Solve the equation $3x+7=6$ in $\mathbb{Z}_{13}$ The title is exercise 2.2 in The Fundamental Theorem of Algebra.  
The hint for the problem is: Find the value of $\frac{1}{3}$ in $\mathbb{Z}_{13}$ 

(please realize that my knowledge of the subject is what I read in Chapter 2)

I have gotten that $x = -\frac{1}{3}$.  
I know that $\mathbb{Z}_{13}$ is the integers modulo 13.  Thus $x \equiv n \pmod{13}$? for some integer n,  $0\le n < 13$.  
Thus for $x – n = km$ for some integer $k$, with $m \neq 0$ and an integer.  
How does m divide $(x-n)$, when $(x-n)$ is not an integer, if $x = -\frac{1}{3}$???? 

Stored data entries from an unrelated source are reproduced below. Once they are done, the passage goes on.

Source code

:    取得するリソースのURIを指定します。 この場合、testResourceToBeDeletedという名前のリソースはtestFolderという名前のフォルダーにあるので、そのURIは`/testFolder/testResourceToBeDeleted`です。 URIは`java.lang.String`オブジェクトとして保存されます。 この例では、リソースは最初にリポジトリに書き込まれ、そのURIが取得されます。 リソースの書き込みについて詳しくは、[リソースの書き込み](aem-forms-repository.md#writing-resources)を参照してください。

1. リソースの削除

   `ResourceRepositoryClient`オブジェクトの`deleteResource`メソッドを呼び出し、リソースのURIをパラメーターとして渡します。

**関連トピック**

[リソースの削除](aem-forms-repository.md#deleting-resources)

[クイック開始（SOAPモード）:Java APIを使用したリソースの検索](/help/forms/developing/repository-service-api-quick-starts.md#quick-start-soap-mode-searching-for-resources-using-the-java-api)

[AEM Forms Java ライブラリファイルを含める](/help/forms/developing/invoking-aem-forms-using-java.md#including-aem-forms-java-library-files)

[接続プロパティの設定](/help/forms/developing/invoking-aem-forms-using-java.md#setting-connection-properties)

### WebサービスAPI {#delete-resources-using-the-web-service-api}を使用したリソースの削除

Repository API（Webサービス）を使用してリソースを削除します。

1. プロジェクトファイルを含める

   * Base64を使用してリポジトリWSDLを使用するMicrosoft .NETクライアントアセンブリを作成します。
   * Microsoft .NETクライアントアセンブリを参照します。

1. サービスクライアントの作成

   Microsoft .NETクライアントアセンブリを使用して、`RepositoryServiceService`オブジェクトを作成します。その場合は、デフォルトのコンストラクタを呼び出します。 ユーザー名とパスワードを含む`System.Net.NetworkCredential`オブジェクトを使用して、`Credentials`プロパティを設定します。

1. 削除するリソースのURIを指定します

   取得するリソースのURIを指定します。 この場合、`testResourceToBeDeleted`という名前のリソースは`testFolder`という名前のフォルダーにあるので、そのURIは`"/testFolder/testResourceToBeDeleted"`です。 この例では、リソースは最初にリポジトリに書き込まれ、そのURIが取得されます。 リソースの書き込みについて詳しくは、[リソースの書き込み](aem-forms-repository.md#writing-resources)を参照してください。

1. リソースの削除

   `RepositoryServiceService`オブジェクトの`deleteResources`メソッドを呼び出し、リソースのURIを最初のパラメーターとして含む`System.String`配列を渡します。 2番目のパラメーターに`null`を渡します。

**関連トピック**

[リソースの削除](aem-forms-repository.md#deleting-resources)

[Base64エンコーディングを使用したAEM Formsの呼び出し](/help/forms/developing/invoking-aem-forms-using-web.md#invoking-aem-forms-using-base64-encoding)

 A: The notation can indeed be confusing the first few times one encounters in. When one says $x=-1/3$ in the context of $\mathbb{Z}_{13}$, it is simply short-hand for saying that $x$ is some number from $0$ to $12$ such that $-3x \equiv 1 \pmod{13}.$ So remember that $x$ is not the usual real number $-1/3$, but we use this notation because it behaves like $-1/3$ would, in that $-3x=1$ in $\mathbb{Z}_{13}.$
A: Hint $\rm\ mod\,\ 3n\!+\!1\!:\ -1\equiv 3n\:\Rightarrow\:\dfrac{-1}3\,\equiv\, \dfrac{3n}3 \,\equiv\, n$
A: What you could have done also
$$ 3x + 7 = 6\pmod{13} \implies 3x = -1 \pmod{13} \implies 3x = 12 \pmod{13}$$
 At this point it should be pretty easy!
A: Note that $3x\equiv -1$ iff $3x\equiv 12$ modulo $13$. From there, it should be simple.
$x=-1/3$ only in the sense that it is the member of $\Bbb Z_{13}$ such that $3x\equiv -1$ modulo $13$. This is not the same as saying $x=-1/3$ in the sense of real numbers.
A: We look for an integer $x$ so that 3x=-1 mod 13. This is the same as $3x+1=0 \mod 13$ or $13 | 3x+1$. Now in this case we can just run through the integers $0\le x\le 12$ to find the answer $x=4 \mod 13$.
A: Hint:  what is $-1 \pmod {13}$ in the normal set of representatives $0 \le n \lt 13$?